Monday, August 29, 2011

Review of "Rulers and Victims", Part 2: the Soviet Union and the Enlightenment

I wanted to point out something problematic I came across in Hosking's Rulers and Victims (see the previous post for the first part of the review). The author aims for a succinct characterization of the Cold War rivalry between the United States and the Soviet Union. Hosking is right to point out that the United States represented a unique kind of enemy in Russian history, because Russia, as one of the great land empires, had for centuries dealt with nearby and internal enemies all with competing territorial claims to Eurasia. This was not so of the United States, an entity with no land border that presented the Soviet Union with a purely ideological confrontation. However, I do not know if I completely understand the next statement: "In some respects the two countries resembled each other: both were partly European [yes], both had grown out of visions of the perfect society generated by the eighteenth-century Enlightenment [?], and both aimed to spread their particular version of it around the world [ok]" (Hosking 228). I am strongly familiar with idea that the United States was founded under the auspices of the Enlightenment. For example, Montesquieu's Spirit of the Laws is certainly fundamental to the origins of American legal culture, and in the twentieth century this culture certainly began to be widely adopted and spread around the world.

But what Enlightenment philosophy provided the ideological foundation of the Soviet Union? Granted, we can of course certain trace lines in intellectual history, from, for example, Kant to Herder to Hegel to Marx to Lenin. (Even if we grant this connection, an understanding of Marxism is only helpful in understanding what some Russians thought the Soviet Union should be. There were also conservative thinkers, such as the Smenovekhovtsy, who understood the Soviet Union as a successor great power state to the Russian Empire, and who I will discuss in a future blog post). The first two German philosophers, Kant and Herder, are traditionally considered members of the Enlightenment. I doubt, however, that there was any sincere eighteenth-century tradition explicit in the Soviet Union. One can, of course, make certain specific comparisons which would seem on the surface to be completely unintentional and certainly lacking any approval from the Soviet authorities. For example, Andrey Sinyavsky (aka Abram Tertz) in his On Socialist Realism claims that Socialist Realism in many ways represents a revival of Neoclassicism.

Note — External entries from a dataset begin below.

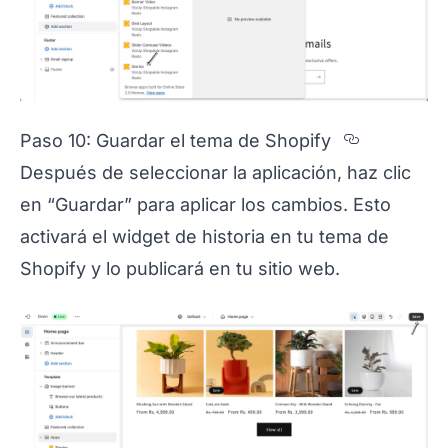
Section 
Paso 10: Guardar el tema de Shopify
Después de seleccionar la aplicación, haz clic
en “Guardar” para aplicar los cambios. Esto
activará el widget de historia en tu tema de
Shopify y lo publicará en tu sitio web.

So when the eighteenth-century poet Gavrila Derzhavin "wrote the ode 'To the Great Boyar and Military Commander Reshemysl,' he gave it a subtitle: 'or the image of what a great lord should be.' The art of socialist realism might be given the same subtitle: it represents the world and man as they should be" (Sinyavsky 200). Similarly, the English Augustan poet Alexander Pope described an ideal world order in his Essay on Criticism modeled on the Neoplatonic great chain of being.

However, several pages later Hosking does argue that after World War II during the period of Zhdanovism the Soviet authorities did try to cultivate an attitude towards science and the role of positivist thinking through Russian history that might seem at first glance related to the Enlightenment's emphasis on rationalism and empiricism. However, the important point is that this narrative was adopted not to advance any true eighteenth-century values of impartiality, objectivity and cosmopolitanism, but as a way of contextualizing a new Russian nationalism; "At the height of the 'anti-groveling' propaganda, Russians were credited with having invented the steam engine, the electric light bulb, the radio, and the aircraft, while the eighteenth-century polymath Mikhail Lomonosov was lauded as the founder of modern science" (Hosking 232). Because of this rather blinkered attitude to science (and all other academic disciplines, for that matter) as a tool for advancing other ends, research and inquiry were certainly not promoted for their own sake. Hosking describes how cancer research was crippled in the 1950s due to the desire of Soviet scientists to work with others abroad (and particular with researchers in the United States). Particularly in the later years of the Soviet Union, the Academy of Sciences became a place (though one that was certainly restricted and limited) where these Enlightenment values could be pursued outside the needs of the regime: "Science at the highest level requires the freedom to think, facilities for keeping up with the latest international research, and opportunities to discuss ideas with leading foreign colleagues; the regime thus had no choice but to provide these resources, even if on a tightly rationed basis" (Hosking 340). So, clearly, the Soviet Union cannot really be understood as a true follower of the Western Enlightenment.


  1. you might be interested inIsrael's works on "the Radical Enlightenment" and The Democratic Enlightenment for the idea that a more rqdical enlightenment based on materialism and atheism contested with the more familiar Montesquieu and Voltaire.

  2. Thanks for the reading suggestions!